I’m still involved but Aditya is much more involved than me, he’s more hands-on, especially with the Short Film Camp, which is his brainchild. Short Film Camp is the only event that Purin organizes; everything is in-house. It takes place in Bangkok in December, and it was started because we weren’t receiving enough strong applications, especially from certain countries, so Aditya created it to support a new generation of emerging filmmakers there.
KT: When you think about the future, as a filmmaker, and for the filmmakers who Purin supports, is there anything that you feel is urgent?

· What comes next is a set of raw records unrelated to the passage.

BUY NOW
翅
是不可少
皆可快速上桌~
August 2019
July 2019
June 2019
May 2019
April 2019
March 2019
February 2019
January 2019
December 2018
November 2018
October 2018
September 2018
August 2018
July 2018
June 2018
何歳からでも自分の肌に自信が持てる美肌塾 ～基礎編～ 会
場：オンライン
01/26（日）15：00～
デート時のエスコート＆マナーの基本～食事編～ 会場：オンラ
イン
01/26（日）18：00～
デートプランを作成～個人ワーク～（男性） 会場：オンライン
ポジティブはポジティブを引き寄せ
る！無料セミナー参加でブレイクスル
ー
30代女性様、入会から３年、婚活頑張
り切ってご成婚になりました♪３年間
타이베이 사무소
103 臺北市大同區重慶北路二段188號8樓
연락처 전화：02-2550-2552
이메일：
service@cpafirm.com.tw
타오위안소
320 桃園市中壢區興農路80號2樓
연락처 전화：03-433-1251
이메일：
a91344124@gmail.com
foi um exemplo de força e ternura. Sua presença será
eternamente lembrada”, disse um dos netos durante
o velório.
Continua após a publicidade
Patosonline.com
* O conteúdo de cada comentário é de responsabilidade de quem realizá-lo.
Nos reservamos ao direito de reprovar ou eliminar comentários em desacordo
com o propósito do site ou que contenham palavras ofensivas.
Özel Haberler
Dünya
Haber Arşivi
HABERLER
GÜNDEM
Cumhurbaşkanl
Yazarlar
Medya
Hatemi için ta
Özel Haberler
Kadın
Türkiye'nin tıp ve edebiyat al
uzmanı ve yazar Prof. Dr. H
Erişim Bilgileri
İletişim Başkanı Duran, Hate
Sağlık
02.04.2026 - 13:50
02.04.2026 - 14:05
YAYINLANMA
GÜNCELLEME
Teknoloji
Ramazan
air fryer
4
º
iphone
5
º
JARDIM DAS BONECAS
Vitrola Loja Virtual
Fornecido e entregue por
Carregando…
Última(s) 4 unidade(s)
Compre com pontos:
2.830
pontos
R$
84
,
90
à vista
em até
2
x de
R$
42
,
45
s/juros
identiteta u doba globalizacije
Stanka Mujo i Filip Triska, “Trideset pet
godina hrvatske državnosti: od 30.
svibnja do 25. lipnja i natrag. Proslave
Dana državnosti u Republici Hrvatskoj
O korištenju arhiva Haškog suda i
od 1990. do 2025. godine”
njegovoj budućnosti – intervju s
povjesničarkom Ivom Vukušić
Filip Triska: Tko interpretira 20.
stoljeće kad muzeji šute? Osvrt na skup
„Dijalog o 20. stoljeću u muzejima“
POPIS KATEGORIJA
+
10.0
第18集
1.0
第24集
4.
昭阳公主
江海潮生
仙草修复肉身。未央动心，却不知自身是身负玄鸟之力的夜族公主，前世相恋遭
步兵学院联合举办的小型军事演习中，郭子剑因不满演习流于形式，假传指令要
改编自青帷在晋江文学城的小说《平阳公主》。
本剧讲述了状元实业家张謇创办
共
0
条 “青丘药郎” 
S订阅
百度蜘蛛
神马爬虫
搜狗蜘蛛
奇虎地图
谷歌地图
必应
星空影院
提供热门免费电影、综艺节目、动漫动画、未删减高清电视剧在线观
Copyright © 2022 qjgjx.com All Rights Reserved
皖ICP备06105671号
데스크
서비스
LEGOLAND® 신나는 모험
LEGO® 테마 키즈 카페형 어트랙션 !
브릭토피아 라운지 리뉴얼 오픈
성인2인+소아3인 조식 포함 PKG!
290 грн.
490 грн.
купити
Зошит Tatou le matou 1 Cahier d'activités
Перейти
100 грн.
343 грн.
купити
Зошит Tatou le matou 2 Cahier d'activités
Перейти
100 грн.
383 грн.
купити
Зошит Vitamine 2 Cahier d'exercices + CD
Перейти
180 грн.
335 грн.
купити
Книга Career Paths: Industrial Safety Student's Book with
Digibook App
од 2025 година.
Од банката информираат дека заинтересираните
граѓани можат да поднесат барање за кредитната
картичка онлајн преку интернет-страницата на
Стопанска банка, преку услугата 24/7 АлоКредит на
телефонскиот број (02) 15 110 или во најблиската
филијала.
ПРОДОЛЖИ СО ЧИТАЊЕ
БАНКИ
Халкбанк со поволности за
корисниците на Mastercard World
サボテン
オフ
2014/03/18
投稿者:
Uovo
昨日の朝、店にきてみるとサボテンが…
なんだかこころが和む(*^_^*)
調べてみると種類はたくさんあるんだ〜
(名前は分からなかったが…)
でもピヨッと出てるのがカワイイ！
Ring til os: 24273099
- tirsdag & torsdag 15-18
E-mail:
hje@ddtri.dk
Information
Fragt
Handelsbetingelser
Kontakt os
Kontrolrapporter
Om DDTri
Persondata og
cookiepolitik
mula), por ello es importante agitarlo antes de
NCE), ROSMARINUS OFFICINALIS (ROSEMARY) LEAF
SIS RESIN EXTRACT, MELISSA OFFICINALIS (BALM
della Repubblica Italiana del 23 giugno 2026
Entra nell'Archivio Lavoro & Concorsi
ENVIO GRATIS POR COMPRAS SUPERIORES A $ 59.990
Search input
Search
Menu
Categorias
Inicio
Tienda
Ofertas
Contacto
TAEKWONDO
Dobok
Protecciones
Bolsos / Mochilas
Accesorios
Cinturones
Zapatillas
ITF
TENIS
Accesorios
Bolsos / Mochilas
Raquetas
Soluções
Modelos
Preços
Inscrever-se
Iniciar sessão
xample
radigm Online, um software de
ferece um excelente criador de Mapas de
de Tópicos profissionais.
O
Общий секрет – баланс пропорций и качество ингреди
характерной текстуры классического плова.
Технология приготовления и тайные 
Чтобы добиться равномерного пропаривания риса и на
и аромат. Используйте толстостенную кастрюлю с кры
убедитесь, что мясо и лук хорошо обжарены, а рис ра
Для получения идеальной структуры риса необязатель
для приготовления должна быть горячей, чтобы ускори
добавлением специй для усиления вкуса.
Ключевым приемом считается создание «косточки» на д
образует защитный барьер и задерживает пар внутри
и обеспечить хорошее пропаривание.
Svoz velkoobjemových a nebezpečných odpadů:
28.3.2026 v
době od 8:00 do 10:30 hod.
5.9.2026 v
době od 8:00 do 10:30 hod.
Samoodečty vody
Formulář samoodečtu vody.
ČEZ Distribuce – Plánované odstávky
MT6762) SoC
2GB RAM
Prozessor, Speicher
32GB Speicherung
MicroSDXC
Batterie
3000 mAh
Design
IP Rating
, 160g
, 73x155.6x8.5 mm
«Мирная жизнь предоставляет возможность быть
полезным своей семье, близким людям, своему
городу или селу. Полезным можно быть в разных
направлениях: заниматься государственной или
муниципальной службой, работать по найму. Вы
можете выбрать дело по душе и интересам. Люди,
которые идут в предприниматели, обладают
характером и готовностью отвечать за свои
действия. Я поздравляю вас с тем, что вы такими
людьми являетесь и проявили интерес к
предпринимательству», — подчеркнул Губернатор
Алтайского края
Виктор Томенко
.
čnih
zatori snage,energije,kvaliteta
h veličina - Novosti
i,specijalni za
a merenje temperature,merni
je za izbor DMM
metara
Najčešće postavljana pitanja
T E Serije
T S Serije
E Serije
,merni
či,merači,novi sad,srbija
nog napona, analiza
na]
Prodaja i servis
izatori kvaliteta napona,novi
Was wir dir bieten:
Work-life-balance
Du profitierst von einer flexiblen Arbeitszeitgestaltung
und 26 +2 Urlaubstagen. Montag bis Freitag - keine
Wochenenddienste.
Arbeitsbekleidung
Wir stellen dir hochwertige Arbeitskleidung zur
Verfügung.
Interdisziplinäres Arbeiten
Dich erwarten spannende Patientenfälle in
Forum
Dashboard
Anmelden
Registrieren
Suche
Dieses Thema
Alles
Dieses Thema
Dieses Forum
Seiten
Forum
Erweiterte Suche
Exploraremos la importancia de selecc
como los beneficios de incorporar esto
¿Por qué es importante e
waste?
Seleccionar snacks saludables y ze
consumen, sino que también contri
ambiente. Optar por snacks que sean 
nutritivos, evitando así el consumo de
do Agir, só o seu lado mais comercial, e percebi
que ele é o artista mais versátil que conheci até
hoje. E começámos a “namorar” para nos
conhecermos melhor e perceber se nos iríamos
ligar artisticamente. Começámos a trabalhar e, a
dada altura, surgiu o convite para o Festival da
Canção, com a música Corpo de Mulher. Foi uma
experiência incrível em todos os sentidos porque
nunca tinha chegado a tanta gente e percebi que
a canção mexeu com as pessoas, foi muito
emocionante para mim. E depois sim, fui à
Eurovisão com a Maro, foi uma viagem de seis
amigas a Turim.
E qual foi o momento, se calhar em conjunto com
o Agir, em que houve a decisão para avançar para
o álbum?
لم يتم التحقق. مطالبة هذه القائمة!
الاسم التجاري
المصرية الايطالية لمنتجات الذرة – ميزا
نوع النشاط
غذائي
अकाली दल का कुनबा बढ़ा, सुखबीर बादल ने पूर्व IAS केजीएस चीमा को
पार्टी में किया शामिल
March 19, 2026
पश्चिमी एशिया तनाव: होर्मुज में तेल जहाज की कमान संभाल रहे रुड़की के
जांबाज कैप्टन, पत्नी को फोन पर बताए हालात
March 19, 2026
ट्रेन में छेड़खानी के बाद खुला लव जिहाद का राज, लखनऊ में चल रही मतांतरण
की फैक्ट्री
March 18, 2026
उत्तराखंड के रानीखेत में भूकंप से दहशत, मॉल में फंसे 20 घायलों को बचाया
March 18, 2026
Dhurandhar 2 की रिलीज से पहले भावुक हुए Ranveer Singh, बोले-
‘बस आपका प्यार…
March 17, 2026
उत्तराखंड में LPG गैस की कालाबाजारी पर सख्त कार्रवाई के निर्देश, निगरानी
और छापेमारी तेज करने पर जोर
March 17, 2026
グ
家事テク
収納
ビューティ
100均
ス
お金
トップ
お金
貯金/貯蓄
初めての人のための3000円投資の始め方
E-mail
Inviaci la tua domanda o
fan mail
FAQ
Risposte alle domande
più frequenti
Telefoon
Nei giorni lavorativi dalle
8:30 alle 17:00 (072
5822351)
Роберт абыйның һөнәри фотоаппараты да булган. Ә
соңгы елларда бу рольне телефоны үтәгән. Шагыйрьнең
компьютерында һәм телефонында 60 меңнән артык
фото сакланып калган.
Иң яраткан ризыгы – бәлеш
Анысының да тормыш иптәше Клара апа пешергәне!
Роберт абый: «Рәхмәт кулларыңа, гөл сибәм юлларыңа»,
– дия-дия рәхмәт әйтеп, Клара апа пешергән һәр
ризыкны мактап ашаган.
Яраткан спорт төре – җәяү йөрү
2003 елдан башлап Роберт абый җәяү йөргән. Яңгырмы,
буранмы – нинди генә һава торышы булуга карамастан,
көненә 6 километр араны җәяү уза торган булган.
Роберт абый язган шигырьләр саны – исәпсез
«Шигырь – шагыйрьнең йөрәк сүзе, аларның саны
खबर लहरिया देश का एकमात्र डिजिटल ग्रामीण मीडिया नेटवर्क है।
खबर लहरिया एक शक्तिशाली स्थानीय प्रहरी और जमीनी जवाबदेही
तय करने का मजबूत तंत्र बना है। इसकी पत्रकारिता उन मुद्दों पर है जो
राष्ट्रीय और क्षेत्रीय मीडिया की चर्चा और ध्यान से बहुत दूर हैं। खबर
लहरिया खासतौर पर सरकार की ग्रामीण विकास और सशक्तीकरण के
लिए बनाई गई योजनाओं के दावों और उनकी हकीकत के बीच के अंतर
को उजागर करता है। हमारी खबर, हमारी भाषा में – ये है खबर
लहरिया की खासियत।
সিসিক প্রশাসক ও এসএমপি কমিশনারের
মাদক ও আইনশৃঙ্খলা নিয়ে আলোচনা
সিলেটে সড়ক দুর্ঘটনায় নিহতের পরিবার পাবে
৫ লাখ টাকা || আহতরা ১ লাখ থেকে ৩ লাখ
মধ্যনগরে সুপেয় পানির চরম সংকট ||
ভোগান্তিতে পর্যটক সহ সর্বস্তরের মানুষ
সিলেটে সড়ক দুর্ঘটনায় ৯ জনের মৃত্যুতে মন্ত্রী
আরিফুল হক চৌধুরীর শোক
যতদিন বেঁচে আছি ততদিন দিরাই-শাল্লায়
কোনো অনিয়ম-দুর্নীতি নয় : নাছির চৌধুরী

AS: The question of exile is something that we think about—I’m not an exile, I’m working in different countries, but there are filmmakers who are at risk because of their work, and they have to flee their home countries. We want to see if there’s a way to support them… Hubert Bals has a Displacement Film Fund initiative too. In these uncertain times, a film can genuinely get you into trouble, with the political climates in many countries swinging right…We just had an election in Thailand, two days ago. You might know, it was really rigged.
KT: Yeah, that was sad.
AS: In Thailand, the progressive party keeps getting disbanded. This is the third time that MPS from the same party are facing a ban from politics—for, like, five years, 10 years. Now, 44 members are possibly getting banned, including the guy who was running for prime minister[Natthaphong Ruengpanyawut], which could lead to the party’s dissolution. It’s hard to stay hopeful.
KT: Yes, it’s that same feeling everywhere. As you know, in Singapore, queerness is suppressed, so when I first moved to NYC, it felt like an escape, like another way of living was possible. Now, to see that erode too, along with everything the US is supposed to represent—
AS: But where can you go? I was doing the DAAD residency in Berlin, when it felt like a wind of change was coming with [Olaf] Scholz winning in 2021, and then it was a nosedive in Germany too.
KT: I don’t know if anywhere is good now. Maybe it’s just about us staying the course—showing up, making things, doing work, the way you’ve done with your films, and also with Purin. That feels necessary. It’s the only thing that makes sense.